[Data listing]
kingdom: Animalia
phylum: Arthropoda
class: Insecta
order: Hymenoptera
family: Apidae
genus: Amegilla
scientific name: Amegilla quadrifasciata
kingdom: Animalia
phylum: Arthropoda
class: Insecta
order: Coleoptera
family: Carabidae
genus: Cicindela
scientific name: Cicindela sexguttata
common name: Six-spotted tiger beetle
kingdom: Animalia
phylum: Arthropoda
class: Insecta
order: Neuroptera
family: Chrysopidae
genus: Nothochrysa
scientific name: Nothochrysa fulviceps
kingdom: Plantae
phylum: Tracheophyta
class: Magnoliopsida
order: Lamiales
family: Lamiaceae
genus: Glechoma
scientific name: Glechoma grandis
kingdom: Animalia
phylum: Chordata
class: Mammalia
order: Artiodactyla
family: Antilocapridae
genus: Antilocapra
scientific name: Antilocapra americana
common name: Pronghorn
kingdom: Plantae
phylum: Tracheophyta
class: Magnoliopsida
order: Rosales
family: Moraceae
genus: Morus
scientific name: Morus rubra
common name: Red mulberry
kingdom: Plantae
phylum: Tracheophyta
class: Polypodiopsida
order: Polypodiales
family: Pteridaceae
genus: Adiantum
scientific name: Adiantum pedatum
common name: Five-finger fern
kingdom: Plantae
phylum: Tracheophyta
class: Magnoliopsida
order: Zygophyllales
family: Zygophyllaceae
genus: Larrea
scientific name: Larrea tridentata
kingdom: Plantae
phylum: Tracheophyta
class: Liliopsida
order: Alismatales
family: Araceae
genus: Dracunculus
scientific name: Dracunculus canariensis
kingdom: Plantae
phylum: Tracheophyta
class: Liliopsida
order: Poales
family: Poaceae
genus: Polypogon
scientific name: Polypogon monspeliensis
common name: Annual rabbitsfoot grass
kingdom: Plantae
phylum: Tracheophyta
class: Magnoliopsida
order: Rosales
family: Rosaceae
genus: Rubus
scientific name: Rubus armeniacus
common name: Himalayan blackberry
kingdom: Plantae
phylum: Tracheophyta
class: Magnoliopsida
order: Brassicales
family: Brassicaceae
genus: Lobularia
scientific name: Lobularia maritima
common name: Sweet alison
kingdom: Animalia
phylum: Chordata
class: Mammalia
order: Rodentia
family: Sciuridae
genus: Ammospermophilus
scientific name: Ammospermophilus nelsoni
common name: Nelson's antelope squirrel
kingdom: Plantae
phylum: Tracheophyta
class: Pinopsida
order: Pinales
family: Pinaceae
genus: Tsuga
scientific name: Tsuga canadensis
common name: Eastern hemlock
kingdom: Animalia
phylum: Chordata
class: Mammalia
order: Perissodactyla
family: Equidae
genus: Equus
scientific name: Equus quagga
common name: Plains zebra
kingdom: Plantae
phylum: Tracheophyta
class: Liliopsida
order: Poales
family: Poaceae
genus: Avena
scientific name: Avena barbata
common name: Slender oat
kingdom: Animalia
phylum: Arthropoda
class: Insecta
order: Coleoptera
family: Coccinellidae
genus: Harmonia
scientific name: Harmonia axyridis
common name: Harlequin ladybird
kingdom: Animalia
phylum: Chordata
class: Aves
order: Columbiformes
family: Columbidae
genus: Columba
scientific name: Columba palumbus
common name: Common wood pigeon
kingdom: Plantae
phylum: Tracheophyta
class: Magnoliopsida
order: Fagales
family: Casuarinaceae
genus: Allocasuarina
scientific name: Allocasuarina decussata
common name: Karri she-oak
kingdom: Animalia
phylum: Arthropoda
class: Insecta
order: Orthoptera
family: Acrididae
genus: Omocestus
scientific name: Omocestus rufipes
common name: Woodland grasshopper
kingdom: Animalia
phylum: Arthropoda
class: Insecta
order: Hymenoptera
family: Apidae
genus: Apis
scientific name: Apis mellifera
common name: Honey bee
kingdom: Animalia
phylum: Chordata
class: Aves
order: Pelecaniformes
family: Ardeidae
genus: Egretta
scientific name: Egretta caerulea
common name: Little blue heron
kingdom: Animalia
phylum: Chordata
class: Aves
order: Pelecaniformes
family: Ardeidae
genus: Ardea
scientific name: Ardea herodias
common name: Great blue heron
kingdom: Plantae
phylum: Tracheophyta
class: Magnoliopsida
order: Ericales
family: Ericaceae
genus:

- **SET PROBLEM**
Please turn only the lines beginning at the one that contains "order: Perissodactyla" and ending after the one that contains "family: Casuarinaceae" into a numbered list, leaving out any blank lines.

- **THE OUTPUT**
1. order: Perissodactyla
2. family: Equidae
3. genus: Equus
4. scientific name: Equus quagga
5. common name: Plains zebra
6. kingdom: Plantae
7. phylum: Tracheophyta
8. class: Liliopsida
9. order: Poales
10. family: Poaceae
11. genus: Avena
12. scientific name: Avena barbata
13. common name: Slender oat
14. kingdom: Animalia
15. phylum: Arthropoda
16. class: Insecta
17. order: Coleoptera
18. family: Coccinellidae
19. genus: Harmonia
20. scientific name: Harmonia axyridis
21. common name: Harlequin ladybird
22. kingdom: Animalia
23. phylum: Chordata
24. class: Aves
25. order: Columbiformes
26. family: Columbidae
27. genus: Columba
28. scientific name: Columba palumbus
29. common name: Common wood pigeon
30. kingdom: Plantae
31. phylum: Tracheophyta
32. class: Magnoliopsida
33. order: Fagales
34. family: Casuarinaceae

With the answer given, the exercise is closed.